How simple it all is. And how subtle the message…. (darn…. really?)
Nobel Peace Prize for M.I.A.!
More on M.I.A.’s political statement/video here.
Krista: Okay, and speaking of the Super Bowl, WHAT is up with her costume???
Fatemeh: This song is bad-ass and I’m going to be listening to it non-stop for the next week.
BUT YEAH. It’s cool that M.I.A. is showcasing a prominent and prevalent Khaleej pastime (this is all over YouTube in Arabic), but is obviously exploiting it while using dancers in niqabs and the “locals” as props. Plus, I think the shots of burning detritus and huge-ass pipes just shore up the idea that the desert is nothing but and these places have nothing better going for them. I’d react more favorably to see this set in a Dubai roadway with lit-up palm trees and the Burj in the background.
And this couldn’t have LESS to do with women driving. PLEASE. All drivers are male, all spectators are male, and M.I.A. and her niqabi dancers were shipped in. They’re just part of the show.
Nicole: This. I cosign. Badass.
Another thing that bothers me about the vid now that i have seen it is the amalgamation. Let’s ask the stupid question: it a Khaleeji thing or a Moroccan thing? And taking that to its logical conclusion, I saw a comment by someone saying, “well it is ok if it is ‘honoring the culture’ in a tasteful way”… and I am like yeah, but which culture and how is this tasteful?
And while I think M.I.A. does a good job at raising awareness about refugees, it is a fine line that she crosses daily between raising awareness and “refugee chic.”
Lara: I would massively dispute M.I.A’s fans being more “culturally astute;” her hipster fans are the same sorts who ponce around wearing Native American headdresses.
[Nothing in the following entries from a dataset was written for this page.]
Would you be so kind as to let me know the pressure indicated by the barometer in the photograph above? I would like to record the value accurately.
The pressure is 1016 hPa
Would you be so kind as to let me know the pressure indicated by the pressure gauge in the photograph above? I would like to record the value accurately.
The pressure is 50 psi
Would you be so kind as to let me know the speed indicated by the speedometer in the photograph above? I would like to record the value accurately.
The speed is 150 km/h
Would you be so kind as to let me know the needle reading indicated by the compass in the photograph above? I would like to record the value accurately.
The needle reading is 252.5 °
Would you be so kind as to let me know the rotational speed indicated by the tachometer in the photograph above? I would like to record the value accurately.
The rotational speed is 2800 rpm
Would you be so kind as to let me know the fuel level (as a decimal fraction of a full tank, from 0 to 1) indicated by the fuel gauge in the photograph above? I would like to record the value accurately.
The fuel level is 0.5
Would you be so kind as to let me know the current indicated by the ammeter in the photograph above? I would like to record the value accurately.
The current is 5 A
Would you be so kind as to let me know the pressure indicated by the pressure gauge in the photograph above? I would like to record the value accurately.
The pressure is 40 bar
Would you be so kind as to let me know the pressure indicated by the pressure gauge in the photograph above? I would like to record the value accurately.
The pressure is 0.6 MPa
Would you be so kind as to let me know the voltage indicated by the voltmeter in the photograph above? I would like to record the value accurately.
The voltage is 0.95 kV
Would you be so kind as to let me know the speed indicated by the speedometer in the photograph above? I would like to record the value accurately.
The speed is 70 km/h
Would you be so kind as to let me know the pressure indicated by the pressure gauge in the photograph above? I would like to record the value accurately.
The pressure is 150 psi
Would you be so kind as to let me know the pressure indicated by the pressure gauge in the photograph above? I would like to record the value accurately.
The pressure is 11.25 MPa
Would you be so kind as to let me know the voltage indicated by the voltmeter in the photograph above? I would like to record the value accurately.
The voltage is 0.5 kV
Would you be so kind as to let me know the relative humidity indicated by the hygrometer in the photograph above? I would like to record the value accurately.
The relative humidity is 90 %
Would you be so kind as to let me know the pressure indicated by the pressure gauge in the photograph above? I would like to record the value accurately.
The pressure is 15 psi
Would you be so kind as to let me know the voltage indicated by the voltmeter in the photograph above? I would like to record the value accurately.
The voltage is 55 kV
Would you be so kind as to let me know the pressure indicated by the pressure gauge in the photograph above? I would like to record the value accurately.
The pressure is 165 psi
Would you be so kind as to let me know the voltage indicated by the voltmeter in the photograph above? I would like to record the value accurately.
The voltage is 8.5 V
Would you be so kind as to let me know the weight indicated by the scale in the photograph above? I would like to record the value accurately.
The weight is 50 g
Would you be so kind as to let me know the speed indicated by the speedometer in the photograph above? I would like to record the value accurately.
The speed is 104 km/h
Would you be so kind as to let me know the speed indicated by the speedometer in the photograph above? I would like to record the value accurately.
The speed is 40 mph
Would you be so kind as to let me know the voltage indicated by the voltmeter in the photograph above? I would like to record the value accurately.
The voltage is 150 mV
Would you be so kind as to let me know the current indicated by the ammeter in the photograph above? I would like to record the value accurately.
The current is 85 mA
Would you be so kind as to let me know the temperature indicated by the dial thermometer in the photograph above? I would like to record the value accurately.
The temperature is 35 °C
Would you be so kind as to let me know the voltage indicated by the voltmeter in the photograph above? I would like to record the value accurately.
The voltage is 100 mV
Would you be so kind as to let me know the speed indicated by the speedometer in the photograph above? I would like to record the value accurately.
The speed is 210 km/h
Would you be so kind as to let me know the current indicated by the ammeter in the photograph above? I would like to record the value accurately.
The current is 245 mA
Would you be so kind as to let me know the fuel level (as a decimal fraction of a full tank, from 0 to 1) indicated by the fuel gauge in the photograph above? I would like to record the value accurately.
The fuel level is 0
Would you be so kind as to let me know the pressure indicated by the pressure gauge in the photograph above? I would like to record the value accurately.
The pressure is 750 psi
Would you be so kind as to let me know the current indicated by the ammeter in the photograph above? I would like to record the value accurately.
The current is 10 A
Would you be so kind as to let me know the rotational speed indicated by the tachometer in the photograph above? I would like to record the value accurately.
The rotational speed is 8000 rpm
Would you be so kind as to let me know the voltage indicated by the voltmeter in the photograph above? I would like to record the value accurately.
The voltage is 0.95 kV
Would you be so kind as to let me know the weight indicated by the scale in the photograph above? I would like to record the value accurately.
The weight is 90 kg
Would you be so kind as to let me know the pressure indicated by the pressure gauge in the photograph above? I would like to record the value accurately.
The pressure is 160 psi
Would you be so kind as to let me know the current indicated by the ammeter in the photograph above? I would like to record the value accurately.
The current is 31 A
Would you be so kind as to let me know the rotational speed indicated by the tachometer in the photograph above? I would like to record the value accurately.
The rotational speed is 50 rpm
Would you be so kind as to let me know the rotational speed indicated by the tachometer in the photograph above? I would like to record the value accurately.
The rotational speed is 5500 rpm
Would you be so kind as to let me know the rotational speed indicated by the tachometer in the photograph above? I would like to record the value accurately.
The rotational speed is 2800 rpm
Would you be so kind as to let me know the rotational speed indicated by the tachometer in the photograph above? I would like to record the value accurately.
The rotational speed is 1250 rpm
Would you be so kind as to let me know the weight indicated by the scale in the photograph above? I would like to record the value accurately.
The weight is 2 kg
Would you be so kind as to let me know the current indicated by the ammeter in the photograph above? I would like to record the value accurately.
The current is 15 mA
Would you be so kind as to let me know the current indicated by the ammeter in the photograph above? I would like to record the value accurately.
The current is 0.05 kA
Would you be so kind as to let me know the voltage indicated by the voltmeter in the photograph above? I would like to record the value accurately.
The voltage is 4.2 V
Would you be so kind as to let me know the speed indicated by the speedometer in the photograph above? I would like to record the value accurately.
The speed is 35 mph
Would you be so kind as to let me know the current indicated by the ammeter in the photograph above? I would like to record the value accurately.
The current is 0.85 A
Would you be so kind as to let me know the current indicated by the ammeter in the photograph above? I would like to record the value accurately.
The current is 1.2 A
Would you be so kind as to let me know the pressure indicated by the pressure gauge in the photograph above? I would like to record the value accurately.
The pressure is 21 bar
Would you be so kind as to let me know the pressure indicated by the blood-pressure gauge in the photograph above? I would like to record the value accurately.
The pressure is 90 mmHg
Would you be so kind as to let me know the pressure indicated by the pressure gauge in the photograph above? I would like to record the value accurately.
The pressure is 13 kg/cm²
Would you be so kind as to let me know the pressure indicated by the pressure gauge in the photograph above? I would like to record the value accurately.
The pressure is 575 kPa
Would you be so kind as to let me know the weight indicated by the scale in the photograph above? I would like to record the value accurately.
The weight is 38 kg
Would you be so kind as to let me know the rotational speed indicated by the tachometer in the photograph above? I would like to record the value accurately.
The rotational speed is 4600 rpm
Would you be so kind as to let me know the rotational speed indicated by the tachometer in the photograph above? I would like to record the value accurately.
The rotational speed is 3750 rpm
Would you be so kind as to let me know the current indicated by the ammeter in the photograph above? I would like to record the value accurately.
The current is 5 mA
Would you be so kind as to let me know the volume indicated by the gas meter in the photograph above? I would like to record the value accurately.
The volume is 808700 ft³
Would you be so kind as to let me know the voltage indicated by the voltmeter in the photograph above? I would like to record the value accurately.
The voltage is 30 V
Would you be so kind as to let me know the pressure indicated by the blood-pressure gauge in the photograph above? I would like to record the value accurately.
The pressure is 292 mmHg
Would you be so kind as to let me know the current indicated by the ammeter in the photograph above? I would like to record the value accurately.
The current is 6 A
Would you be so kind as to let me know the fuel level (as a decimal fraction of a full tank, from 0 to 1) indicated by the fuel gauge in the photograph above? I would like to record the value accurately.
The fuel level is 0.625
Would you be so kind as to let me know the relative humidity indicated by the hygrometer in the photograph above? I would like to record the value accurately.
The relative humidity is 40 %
This is not the first or even the third time she’s appropriated niqab imagery (anyone remember her truly henious hoodie?) There are never any actual niqab-wearing women in her work, no indications that she’s actually listening to or incorporating the voices of Muslim women, let alone niqab-wearing Muslim women. She gets faaaar to much of a pass for her various politically illiterate posturings and it’s about time she was firmly called out on it.
Azra: I can see why M.I.A.’s imagery and cultural reduction is problematic and racist, as is her crossing the line between raising awareness and being “refugee chic.” As someone who’s admired her music/voice/style, it’s been disappointing.
Fatemeh: INTERESTING DEVELOPMENT. Willow sent this story to me. Apparently, major themes in the video have been straight-up lifted from a video Sophia Al Maria’s without any attribution or prior agreement. Uncool.
Azra: That’s quite the spin and something I hadn’t even considered–what role did the director play in all this? While I don’t think we can let M.I.A. off the hook entirely here, clearly the director’s lifted off someone else’s work and brings his own baggage to the set.
I had no idea that the thriving girl drifter/street racer culture was popular in the Gulf before all this…
And Thanu Yakupitiyage nails the “problematic depictions of the Arab world” in a Hyphen post.
“But in “Bad Girls”’ depictions of the Arab world, I see a false, hyped-up misrepresentation of the region we now know for the Arab Spring. I’m bothered by M.I.A.’s reproduction of Orientalist tropes — “Orientalist” in Edward Said’s sense, of a distorted lens through which Arabs are viewed and “experienced” by the West.
That’s as far as we got in trying to parse this thing. Readers, what are your thoughts?